With the departure of former Health and Social Services Secretary Tom Price from the agency, many may be wondering what this means for the future of grouped payment models Mandatory, Price being a virulent critic of these models. With the finalization of the CMS rule repealing the Episode Payment Models (EPM) and Cardiac Rehabilitation (CR) incentive payment model, as well as making the Joint Full Replacement Model (CJR) voluntary in the half of its geographical area, this issue is more urgent. Although Price is gone, industry sources believe that mandatory packages will not be pursued soon.
Effects up to now
The CJR model was launched in 2016 in 67 mandatory geographic areas with the goal of improving the quality and increasing the effectiveness of hip and knee replacements, interventions the most common of Medicare. With more than 400,000 hip and knee replacements in 2014, costing taxpayers over $ 7 billion for the hospitalization of these patients, these services were targeted for change.
After the first year of the program, initial results show that about 47% of the 799 participants in the RCJ realized cost savings totaling more than $ 37.5 million in reimbursements, including the number of participants. Hospital for Special Surgery New York. $ 1.3 million in reconciliation for its 850 surgical procedures. The remaining facilities, even if they do not generate savings, will not have to reimburse the CMS during this first year of performance.
To be eligible for a reconciliation payment, hospitals must obtain a rating of acceptable quality, good or excellent. For these rankings, 201 of the 328 hospitals receiving reconciliation payments scored well, 150 were excellent and 31 were acceptable.
The paths to success
Due to the disparity in nationally available resources, many health care groups oppose these groups being mandatory, but their implementation may have great benefits for a hospital.
The answer to the proposed rule brought some interesting ideas. The American Society of Anesthesiologists submitted comments stating that it appreciated that the CJR model was voluntary in many areas, but that CMS wanted to better understand the contributions of specialists on patient care. Alternatively, comments of the National Coalition on Health Care requested that the number of mandatory geographical areas participating in the RCJ be no longer reduced and asked to allow voluntary participation in the program. national scale. Comments from the American Hospital Association (AHA) supported the voluntary participation of rural and low volume hospitals, but felt that the low volume threshold was too low. AHA has also requested a waiver system for hospitals facing public health emergencies and public disasters. An expansion of voluntary participation can benefit organizations that have been ahead of the curve. CMS is going ahead with a derogation proposal for difficulties, but it does not agree with the other comments.

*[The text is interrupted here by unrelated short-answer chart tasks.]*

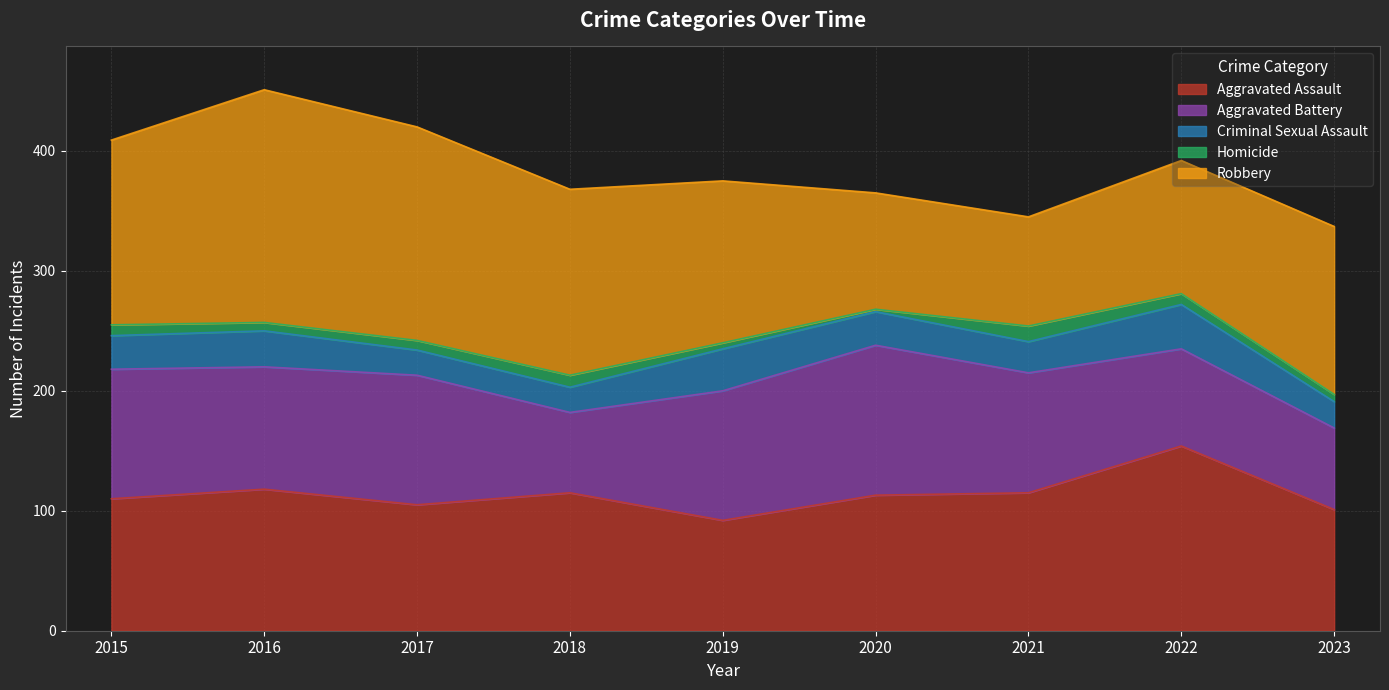

Is it true that Aggravated Assault equals 53 at 2015?

False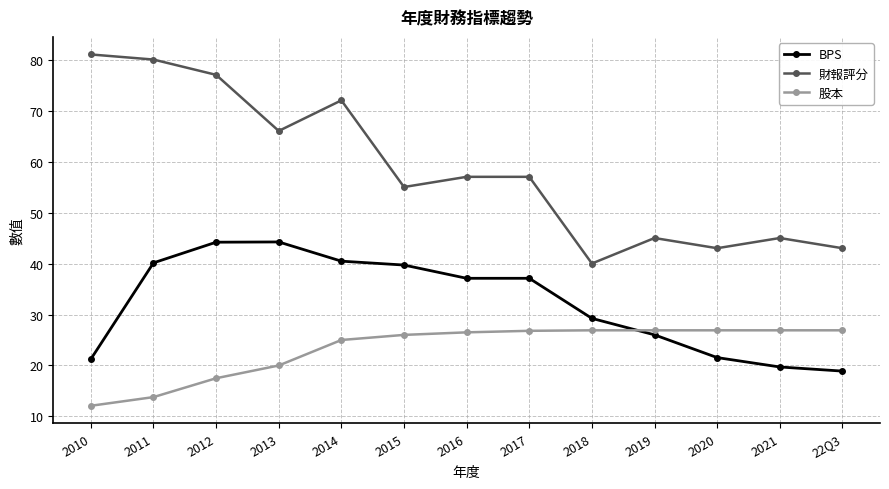

What is the minimum value for BPS?

18.9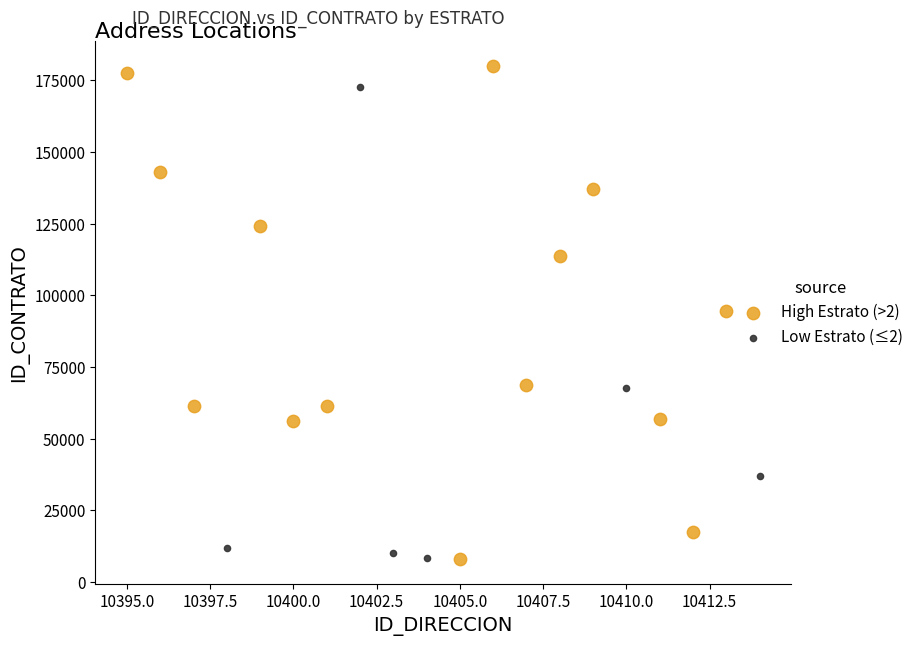

Which series has the widest spread of Y values?

High Estrato (>2)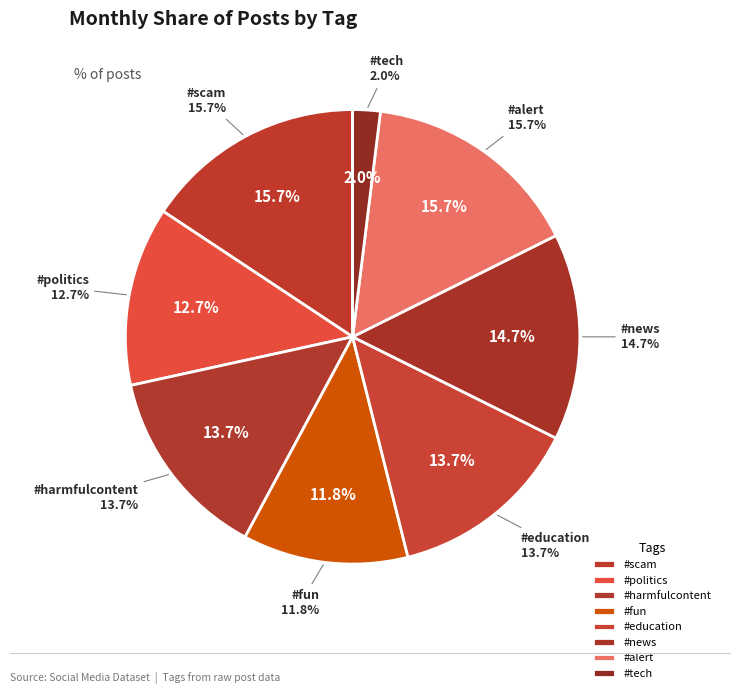

Is it true that #fun is 5% of the pie?

False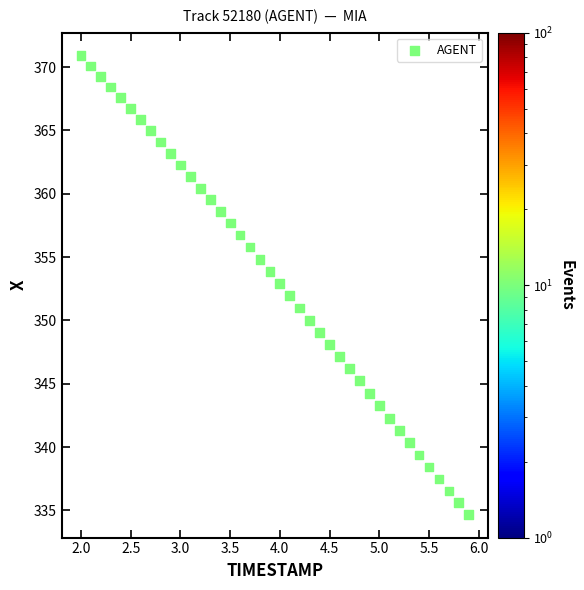

What is the range of X values (max minus min)?

3.9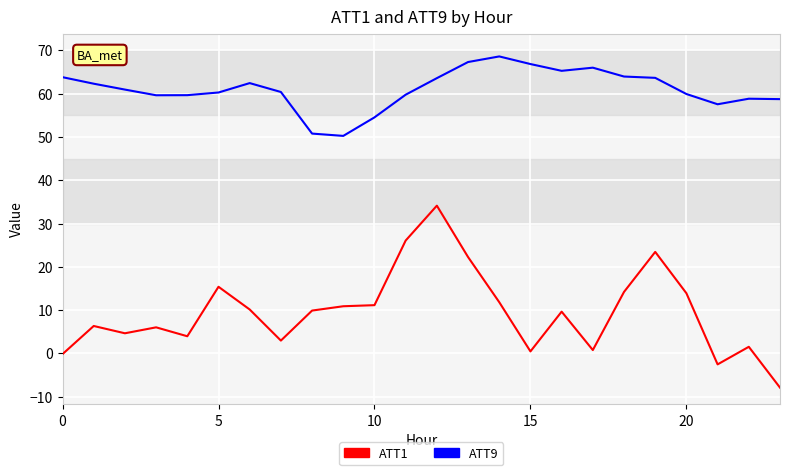

True or false: ATT9 and ATT1 intersect in this chart.

False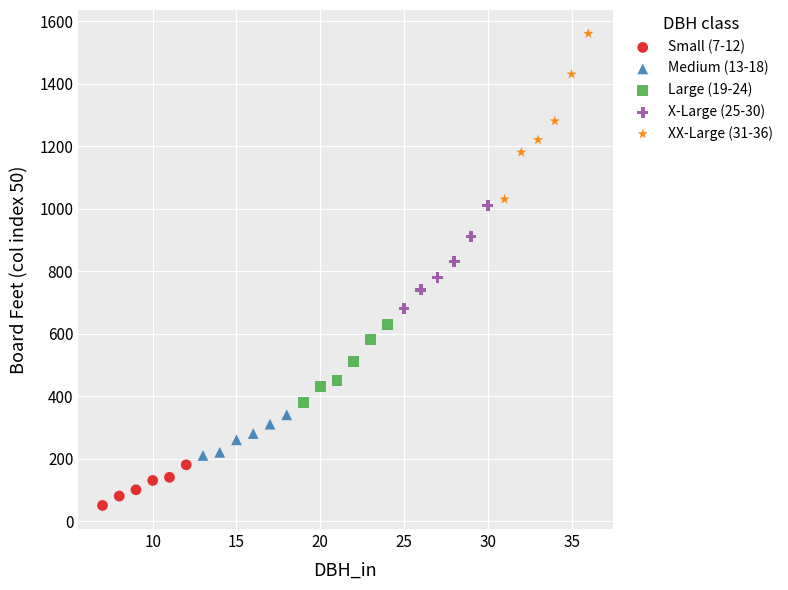

Which series contains the lowest Y value?

Small (7-12)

Baptist Health System in San Antonio began testing pooled payments in 2008, eight years prior to the implementation of its mandatory experience, and saw its average cost for uncomplicated joint replacements decrease from $ 26,785 to $ 21,208. between July 2008 and June 2015. Academy recently spoke with representatives of of Transformant Health Solutions who worked with OrthoCarolina, a private practice group not subject to the RGC rule, to create total bundles hip and knee replacement in 2012. This organization% reduction in cost per patient according to the insurer, reduction of 0.9 day of the length of stay and patient satisfaction of 98%.
While the EPM and CR models will face an untimely end and the CJR will be reduced, organizations can still leverage the meeting of hospitals and physician groups to find future innovations and HBI can help identify lucrative solutions.